Wordle: OpenAI’s ChatGPT, now powered by GPT-4, is so influential that even Elon Musk and Apple’s co-founder Steve Wozniak are asking laboratories to put a halt on training AI systems.
However, it looks like the chatbot is not so good at Wordle, the hit word-guessing game that took the world by storm last year and was quickly acquired by The New York Times.
A recent article on The Conversation – penned by Michael Madden, a professor from the University of Galway in Ireland – stated that the AI chatbot’s performance while playing Wordle was “surprisingly poor.”
What is Wordle?
Wordle, the viral sensation that swept the globe during the height of the pandemic in late 2021, requires the player to guess a five-letter word and gives players six chances to arrive at the correct answer.
The game refreshes daily, so pro Wordle players who are hooked on to the game can come back and attempt to score a streak.
Professor Madden tested ChatGPT on one round of the word puzzle where he already knew two of the letters:
#, E, #, L, #
The answer was the word “mealy”, but Professor Madden said that “five out of ChatGPT’s six responses failed to match the pattern.”
In a second round, the puzzle given to the chatbot was:
#, #, O, S, #
This time, Professor Madden said that ChatGPT “found five correct options.” However, this didn’t last long: in the third round, ChatGPT came up with a non-existent English word, “Traff”, for the puzzle: #, R, #, F, #.
Why is this important?
ChatGPT’s performance on this ‘playtest’ seems like a far cry from Microsoft’s recent claim that GPT-4 has “sparks of general intelligence.” GPT-4 was trained on 170 trillion parameters and fed about 500 billion words, so why can’t it breeze through a word-guessing game?

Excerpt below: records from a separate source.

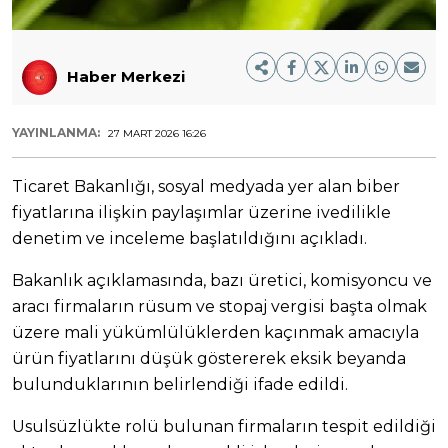
Haber Merkezi
YAYINLANMA:
27 MART 2026 16:26
Ticaret Bakanlığı, sosyal medyada yer alan biber
fiyatlarına ilişkin paylaşımlar üzerine ivedilikle
denetim ve inceleme başlatıldığını açıkladı.
Bakanlık açıklamasında, bazı üretici, komisyoncu ve
aracı firmaların rüsum ve stopaj vergisi başta olmak
üzere mali yükümlülüklerden kaçınmak amacıyla
ürün fiyatlarını düşük göstererek eksik beyanda
bulunduklarının belirlendiği ifade edildi.
Usulsüzlükte rolü bulunan firmaların tespit edildiği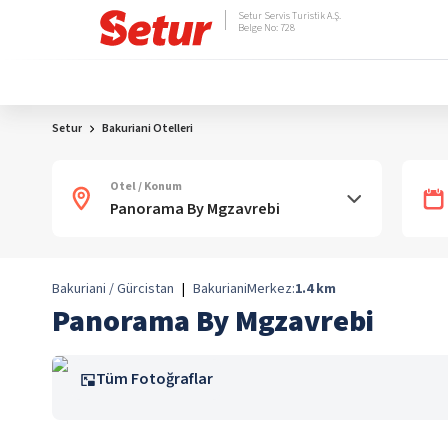
Setur Servis Turistik A.Ş.
Belge No: 728
Setur
Bakuriani Otelleri
Otel / Konum
Bakuriani / Gürcistan
|
Bakuriani
Merkez:
1.4
km
Panorama By Mgzavrebi
Tüm Fotoğraflar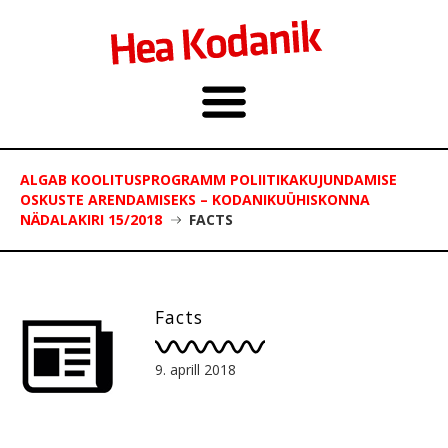
ALGAB KOOLITUSPROGRAMM POLIITIKAKUJUNDAMISE
OSKUSTE ARENDAMISEKS – KODANIKUÜHISKONNA
NÄDALAKIRI 15/2018
FACTS
Facts
9. aprill 2018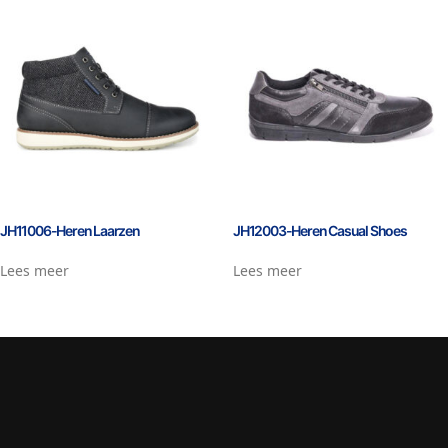
JH11006-Heren Laarzen
JH12003-Heren Casual Shoes
Lees meer
Lees meer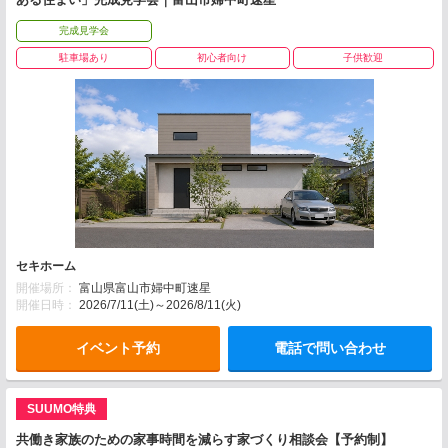
完成見学会
駐車場あり
初心者向け
子供歓迎
セキホーム
開催場所：
富山県富山市婦中町速星
開催日時：
2026/7/11(土)～2026/8/11(火)
イベント予約
電話で問い合わせ
SUUMO特典
共働き家族のための家事時間を減らす家づくり相談会【予約制】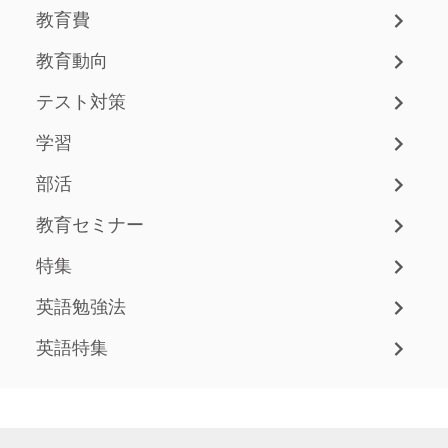
教育費
教育動向
テスト対策
学習
部活
教育セミナー
特集
英語勉強法
英語特集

According to Professor Madden, this is because ChatGPT is a deep neural network where “all text inputs must be encoded as numbers and the process that does this doesn’t capture the structure of letters within words.”
In other words, neural networks like ChatGPT are built with zeros and ones, so getting it to translate numbers into words can be tricky.
This perhaps explains why GPT-4 still makes the occasional grammatical mistake, and remains prone to “hallucinations.” One university student who used ChatGPT for assignments also told us that the chatbot’s answers were so inaccurate that they had to rewrite it.
So for now, it might be better to proof-read whatever the machine says.